→ Activity 1:
Decide whether each statement (a) to (c) agrees with the essay on queer courage below. Answer yes or no, and quote the words from the essay that decide it.
(a) The essay says queers try to put love, desire, and happiness above social sanction and conformity.
(b) The essay names voters in Denver among those who feel threatened.
(c) The essay calls lesbian, gay, bisexual and transgendered people a weak force for social change.
→ Activity 2:
Resume the essay on queer courage below, picking up after its final sentence.

→ Page text:

Well, I'm a lesbian and I refuse the idea that my desire to put my naked body next to the naked body of someone with the same genital structure as mine gives anyone a good reason to hurt me in any way. I'm a lesbian and I reject the notion that because I love a woman with the tenderness, passion, and normal everyday affection that anyone has for her beloved, I do not deserve full and equal protection under the law.

Lesbian, gay, bisexual and transgendered people stand for something very significant in this culture, in this moment. If those murderers in Wyoming, those frat boys in Colorado, those Justices on the Supreme Court and those voters in Cincinnati are all so threatened by us, we must be a very powerful force for social change. In fact, I believe we embody and enact a form of freedom that is likely to threaten anyone whose thrives on unquestioned norms and the judgement of others. I believe we threaten anyone who is comfortable with strict limitations on the flowering of his own soul.

Despite our differences, despite our faults, queers attempt to live out the truth provided by our own hearts-- to put love, desire, and happiness above social sanction and conformity. This is our courage and our strength. This is what we offer the world.

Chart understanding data
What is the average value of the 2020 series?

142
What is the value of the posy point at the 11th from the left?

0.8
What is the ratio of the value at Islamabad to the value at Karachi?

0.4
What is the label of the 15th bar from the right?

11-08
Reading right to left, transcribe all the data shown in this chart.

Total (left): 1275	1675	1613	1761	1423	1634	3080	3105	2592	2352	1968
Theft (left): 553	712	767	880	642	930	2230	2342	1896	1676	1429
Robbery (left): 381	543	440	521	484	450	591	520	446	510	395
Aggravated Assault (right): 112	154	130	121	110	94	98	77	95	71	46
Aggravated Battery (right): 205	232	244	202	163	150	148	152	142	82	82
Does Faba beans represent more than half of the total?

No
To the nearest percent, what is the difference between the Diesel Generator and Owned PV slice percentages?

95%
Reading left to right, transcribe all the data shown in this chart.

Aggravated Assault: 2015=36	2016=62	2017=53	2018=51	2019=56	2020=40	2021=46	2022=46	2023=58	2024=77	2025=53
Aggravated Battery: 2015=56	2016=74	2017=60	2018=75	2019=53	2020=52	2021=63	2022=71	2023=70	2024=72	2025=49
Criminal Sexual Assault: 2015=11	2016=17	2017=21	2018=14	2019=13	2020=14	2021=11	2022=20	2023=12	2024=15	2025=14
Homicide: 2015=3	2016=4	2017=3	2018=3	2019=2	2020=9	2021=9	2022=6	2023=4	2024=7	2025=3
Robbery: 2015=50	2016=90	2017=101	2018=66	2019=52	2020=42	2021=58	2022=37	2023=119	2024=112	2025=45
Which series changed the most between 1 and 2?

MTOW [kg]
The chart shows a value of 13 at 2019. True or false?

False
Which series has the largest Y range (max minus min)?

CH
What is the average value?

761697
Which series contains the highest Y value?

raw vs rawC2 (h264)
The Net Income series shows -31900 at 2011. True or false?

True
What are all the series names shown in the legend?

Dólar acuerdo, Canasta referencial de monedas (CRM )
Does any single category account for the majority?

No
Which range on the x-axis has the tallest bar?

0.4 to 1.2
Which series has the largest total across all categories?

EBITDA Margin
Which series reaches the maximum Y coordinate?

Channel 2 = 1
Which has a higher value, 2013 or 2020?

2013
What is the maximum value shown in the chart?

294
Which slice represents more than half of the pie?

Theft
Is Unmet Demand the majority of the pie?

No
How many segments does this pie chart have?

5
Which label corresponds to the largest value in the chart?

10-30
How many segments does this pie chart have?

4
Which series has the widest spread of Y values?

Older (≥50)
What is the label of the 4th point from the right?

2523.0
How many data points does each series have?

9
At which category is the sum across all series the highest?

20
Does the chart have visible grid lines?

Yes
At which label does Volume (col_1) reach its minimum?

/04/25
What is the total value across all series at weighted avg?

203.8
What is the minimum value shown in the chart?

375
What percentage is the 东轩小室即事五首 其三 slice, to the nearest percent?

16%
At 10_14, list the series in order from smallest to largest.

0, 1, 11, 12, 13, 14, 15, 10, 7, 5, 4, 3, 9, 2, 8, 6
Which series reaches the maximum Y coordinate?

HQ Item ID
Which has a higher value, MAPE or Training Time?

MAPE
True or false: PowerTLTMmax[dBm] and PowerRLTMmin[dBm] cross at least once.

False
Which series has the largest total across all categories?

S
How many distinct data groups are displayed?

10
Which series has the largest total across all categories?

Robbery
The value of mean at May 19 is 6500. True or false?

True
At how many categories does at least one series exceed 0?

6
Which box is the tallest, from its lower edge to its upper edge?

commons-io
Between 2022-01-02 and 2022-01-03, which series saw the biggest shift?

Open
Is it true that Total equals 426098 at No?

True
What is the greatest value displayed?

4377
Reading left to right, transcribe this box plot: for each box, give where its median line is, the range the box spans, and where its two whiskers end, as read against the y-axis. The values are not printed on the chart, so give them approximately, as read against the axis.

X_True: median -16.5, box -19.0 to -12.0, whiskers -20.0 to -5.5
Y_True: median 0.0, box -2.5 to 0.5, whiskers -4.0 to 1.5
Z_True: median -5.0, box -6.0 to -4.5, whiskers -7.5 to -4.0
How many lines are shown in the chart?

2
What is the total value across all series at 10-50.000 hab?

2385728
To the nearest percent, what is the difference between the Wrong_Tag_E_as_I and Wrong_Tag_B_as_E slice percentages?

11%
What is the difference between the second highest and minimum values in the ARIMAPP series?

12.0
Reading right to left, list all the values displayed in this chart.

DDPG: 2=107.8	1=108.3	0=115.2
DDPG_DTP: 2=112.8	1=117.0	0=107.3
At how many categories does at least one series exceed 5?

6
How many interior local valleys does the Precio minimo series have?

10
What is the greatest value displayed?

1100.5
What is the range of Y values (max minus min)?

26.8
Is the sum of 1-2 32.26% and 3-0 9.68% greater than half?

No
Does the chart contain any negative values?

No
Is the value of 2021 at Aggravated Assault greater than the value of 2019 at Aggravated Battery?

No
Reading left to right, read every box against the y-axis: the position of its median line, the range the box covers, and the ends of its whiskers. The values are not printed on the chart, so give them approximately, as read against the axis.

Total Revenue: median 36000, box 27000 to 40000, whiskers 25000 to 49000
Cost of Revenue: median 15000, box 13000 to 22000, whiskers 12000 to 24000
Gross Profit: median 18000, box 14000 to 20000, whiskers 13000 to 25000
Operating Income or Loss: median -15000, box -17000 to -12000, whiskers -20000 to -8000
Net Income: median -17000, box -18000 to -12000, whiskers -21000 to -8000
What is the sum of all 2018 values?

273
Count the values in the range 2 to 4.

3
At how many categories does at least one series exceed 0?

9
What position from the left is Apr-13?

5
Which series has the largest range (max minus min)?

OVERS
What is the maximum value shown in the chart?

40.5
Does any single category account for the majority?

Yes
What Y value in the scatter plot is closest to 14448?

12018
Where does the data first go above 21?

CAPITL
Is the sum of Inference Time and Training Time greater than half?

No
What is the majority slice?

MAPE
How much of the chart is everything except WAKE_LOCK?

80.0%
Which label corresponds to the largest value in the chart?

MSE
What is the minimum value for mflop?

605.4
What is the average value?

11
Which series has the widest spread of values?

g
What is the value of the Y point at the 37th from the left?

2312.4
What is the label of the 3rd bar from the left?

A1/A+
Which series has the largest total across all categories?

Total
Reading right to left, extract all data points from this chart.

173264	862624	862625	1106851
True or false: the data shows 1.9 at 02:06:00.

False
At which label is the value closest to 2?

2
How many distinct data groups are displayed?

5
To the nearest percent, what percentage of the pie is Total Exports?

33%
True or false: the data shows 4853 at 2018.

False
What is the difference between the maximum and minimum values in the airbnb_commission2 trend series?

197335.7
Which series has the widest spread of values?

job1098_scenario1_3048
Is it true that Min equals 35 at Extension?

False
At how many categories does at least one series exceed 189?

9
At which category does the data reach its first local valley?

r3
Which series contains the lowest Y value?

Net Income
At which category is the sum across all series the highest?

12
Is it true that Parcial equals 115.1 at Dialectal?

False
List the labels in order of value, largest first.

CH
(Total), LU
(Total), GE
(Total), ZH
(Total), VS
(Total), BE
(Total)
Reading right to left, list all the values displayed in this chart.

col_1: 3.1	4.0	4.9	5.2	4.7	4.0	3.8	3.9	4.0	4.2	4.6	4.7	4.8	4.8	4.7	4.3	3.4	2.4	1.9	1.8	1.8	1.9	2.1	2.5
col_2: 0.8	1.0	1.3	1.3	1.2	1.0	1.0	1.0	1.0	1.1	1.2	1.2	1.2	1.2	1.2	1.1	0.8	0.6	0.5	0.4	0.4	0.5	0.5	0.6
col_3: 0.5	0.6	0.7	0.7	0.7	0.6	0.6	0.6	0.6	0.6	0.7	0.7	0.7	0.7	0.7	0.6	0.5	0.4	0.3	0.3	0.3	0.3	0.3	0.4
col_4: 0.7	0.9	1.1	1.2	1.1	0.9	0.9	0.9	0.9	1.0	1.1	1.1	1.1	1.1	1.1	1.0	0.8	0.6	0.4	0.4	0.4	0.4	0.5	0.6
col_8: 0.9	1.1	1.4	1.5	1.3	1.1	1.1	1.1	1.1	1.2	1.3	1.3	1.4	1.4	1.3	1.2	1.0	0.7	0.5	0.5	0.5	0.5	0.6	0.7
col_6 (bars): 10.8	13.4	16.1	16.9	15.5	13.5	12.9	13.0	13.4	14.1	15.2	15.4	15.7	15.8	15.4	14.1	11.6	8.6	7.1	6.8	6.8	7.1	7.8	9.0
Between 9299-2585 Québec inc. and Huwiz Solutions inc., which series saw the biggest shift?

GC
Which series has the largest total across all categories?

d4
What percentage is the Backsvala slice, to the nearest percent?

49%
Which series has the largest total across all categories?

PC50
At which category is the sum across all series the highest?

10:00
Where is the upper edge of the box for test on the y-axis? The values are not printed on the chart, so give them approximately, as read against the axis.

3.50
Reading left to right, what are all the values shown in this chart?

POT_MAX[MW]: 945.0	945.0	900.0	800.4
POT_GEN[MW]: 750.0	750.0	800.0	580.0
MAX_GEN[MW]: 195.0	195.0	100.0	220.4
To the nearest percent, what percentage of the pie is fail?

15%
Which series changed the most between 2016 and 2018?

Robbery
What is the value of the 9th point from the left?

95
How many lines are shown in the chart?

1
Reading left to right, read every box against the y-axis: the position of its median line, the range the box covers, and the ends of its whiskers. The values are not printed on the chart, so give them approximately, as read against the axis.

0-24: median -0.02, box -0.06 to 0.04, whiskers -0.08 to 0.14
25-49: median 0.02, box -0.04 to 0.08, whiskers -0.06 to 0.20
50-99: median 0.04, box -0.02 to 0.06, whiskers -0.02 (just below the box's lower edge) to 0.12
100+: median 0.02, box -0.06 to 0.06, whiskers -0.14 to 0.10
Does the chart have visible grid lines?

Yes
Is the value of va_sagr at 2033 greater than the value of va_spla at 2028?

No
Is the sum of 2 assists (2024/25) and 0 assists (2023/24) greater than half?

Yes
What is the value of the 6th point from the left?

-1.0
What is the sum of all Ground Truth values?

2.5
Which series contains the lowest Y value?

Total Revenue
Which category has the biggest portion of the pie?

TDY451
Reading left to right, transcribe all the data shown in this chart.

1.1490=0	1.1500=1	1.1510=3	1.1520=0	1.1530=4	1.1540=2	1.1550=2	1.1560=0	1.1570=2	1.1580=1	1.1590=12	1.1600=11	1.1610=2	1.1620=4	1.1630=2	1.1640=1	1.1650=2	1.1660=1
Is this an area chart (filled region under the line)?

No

→ Output 1:
(a) Yes: "to put love, desire, and happiness above social sanction and conformity."
(b) No: "those voters in Cincinnati"
(c) No: "we must be a very powerful force for social change."

→ Output 2:
And the straight people who are with us-- those who oppose violence and discrimination out of a commitment to justice, and even more crucially, those who know in your hearts that there is no legitimate excuse for homophobia-- our families, our friends-- You have a special role in the fight for equality. We count on you to educate your communities. We count on you to be out about your support for the full equality of lesbians, gay men, bisexuals and transgendered persons. We count on you to keep these issues and our interests visible when we are not present, to refuse to tolerate homophobia even when we are not around. We count on you to model for others respect for the dignity of all persons and all relationships of love and caring.

You know, everyone's sexuality is complicated. If the recent political events have shown us anything, it's that everyone's sex life seems pretty strange from the outside. But we cannot allow lesbians, gay men, bisexuals and transgendered persons to be scapegoats for our collective discomfort with sex, or our discomfort with difference. We cannot allow the radical right to continue to cast homoerotic sexuality as the prevailing evil in a society that condones inequality, hatred, racism, poverty and violence.

We are not the problem!

It's funny. When I heard about the brutal torture of Matthew Shepard, I wanted to rage in the streets. But when I heard about the Supreme Court's decision not to hear the Issue Three case, I wanted to hide under the covers, or run away. No matter how out we are, or how safe we feel, when hatred hits home it's difficult to keep up the will to fight.

But I urge you, as I urge myself: Keep fighting for those brave students and young people who are out and proud and who need our support.

Keep fighting to take our country back from the right wing extremists who have co-opted the Republican party and who would like to turn our pluralist democracy into a conservative orthodox state.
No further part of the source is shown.